Artık geceleri en son ben yatağa gidiyordum, çünkü hislerimle ve düşüncelerimle baş başa kalınca uykuya dalmak benim için hayli zor oluyordu. Tüm geceler boyu Hinata'yı düşündüğümün ve son bir aydır yaktığım tüm sigaraları Oikawa için değil de Hinata için yaktığımın farkındaydım.

Ama korkuyordum. Korku tüm bedenimi ele geçiriyor ve kontrolü benden alıyordu. Üşüyordum, hem de çok. Korku yüzünden vücudum her seferinde buz keser ve bedenimi saracak başka bir beden arayışına girerdim. Hinata'ya sarılmak istiyordum lakin bu benim için imkansızdı. Dediğim gibi korku beni tam anlamıyla ele geçirdi.

"Ya tekrardan birinin ölümüne sebep olursam?"

...

Hinata'ya yakınlaşma gibi bir karar aldım ve yine onun odasında resim yaptığı ve benim de tek başıma balkonda oturduğum bir gecede odasına çıktım. Kapıyı tıklattım.

"Efendim Kageyama?"

"İçeri gelebilir miyim?"

"Tamam ama bekle, resmimin üzerini örtmem lazım."

"Tamam, bekliyorum." Dedim ve bir kaç saniye sonra kapı açıldı. Yüzü gözü boya olmuştu ve ben kendimi gülmekten alıkoyamadım.

"Kageyama! Neden gülüyorsun?"

"Çok tatlısın çünkü." Ne? Kageyama, tam bir aptalsın diye geçirdim içimden. Onun senin iltifatlarına ihtiyacı yok.

"Şey diyecektim aslında... Canım çok sıkılıyor da, sen resim yaparken sohbet etsek-"

"Sorman hata Kageyama. Ama bir şartla sen tuvalimin önünde oturacaksın." Dedi. Onaylar manada kafa salladım ve yatağının üzerine oturdum. O da örtüyü kaldırıp resmine devam etti. Nasıl olsa sergide göreceğim içim rahattı, o yüzden merak etmiyordum.

"Hep merak etmişimdir, siz sanatçıların ilham kaynağı nedir?"

Hinata biraz düşündü. "Kiminin doğa, kiminin hüzün, kiminin acı, kiminin ki vahşet..." Dedi.

"Peki seninki ne?"

Gülümsedi. "Bir sanatçının ilham kaynağını söylemesi kendisini ifşalamasıdır. Ama sanırım bilmeye hakkın var. Benim ilham kaynağım acı dolu aşk. Bilmiyorum... Biraz fazla dramatik gelebilir ama bu böyle. Aşk tek başına işe yaramaz."

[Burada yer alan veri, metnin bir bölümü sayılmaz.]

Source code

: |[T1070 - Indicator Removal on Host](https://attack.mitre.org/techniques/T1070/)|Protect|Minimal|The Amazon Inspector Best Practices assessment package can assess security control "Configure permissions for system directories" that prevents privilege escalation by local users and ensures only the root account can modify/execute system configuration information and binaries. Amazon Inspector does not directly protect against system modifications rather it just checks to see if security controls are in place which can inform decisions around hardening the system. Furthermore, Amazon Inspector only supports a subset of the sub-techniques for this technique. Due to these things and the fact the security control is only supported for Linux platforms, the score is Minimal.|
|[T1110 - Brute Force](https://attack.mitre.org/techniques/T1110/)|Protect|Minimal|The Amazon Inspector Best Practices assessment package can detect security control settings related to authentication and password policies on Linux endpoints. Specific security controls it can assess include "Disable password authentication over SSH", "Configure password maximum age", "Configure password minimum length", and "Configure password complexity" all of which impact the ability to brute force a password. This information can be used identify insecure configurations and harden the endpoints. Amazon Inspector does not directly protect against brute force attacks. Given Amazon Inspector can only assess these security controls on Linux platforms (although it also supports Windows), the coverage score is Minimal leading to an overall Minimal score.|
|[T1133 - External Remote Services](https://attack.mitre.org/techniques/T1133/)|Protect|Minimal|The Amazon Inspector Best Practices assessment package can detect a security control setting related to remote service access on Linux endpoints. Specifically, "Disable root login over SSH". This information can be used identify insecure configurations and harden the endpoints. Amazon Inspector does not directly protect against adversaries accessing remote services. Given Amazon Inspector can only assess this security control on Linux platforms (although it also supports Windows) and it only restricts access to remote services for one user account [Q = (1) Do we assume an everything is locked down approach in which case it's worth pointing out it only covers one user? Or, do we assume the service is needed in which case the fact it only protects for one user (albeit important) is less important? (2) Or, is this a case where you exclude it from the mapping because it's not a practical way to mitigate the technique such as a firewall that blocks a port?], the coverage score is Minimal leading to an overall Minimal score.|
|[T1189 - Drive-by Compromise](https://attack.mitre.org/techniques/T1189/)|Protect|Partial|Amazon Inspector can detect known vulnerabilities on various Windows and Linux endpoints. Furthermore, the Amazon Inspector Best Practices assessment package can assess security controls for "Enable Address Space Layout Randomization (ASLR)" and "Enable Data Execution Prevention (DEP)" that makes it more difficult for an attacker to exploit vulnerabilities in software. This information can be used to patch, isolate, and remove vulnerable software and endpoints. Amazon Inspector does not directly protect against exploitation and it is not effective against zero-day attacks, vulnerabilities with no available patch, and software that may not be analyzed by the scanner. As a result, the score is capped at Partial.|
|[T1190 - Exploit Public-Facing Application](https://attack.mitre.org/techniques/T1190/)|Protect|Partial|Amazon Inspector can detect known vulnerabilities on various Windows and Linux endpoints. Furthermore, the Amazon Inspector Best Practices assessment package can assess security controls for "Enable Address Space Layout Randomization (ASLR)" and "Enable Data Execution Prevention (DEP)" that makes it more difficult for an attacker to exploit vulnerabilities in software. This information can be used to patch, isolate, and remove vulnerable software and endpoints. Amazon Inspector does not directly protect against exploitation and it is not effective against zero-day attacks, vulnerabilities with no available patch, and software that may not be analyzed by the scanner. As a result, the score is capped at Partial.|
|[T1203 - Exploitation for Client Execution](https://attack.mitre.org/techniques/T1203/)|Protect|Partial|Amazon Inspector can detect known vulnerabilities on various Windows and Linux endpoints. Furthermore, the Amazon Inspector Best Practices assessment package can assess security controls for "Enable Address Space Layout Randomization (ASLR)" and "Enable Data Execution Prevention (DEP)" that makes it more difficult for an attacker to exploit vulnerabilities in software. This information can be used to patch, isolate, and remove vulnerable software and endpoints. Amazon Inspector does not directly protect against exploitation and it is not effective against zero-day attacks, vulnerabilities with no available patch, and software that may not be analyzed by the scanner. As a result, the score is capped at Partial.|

Ne dediğini anlayabilecek kadar şiirsel bir insan olmadığım gerçeği yüzüme adeta bir tokat gibi çarptı. Resim çizerken farklı bir havaya bürünüyordu. Arkadan şarkı açmayı da unutmuyordu.

Kalbim ağrıyordu. Kalbim ciddi manada ağrıyordu. Ona baktıkça acı çekiyordum.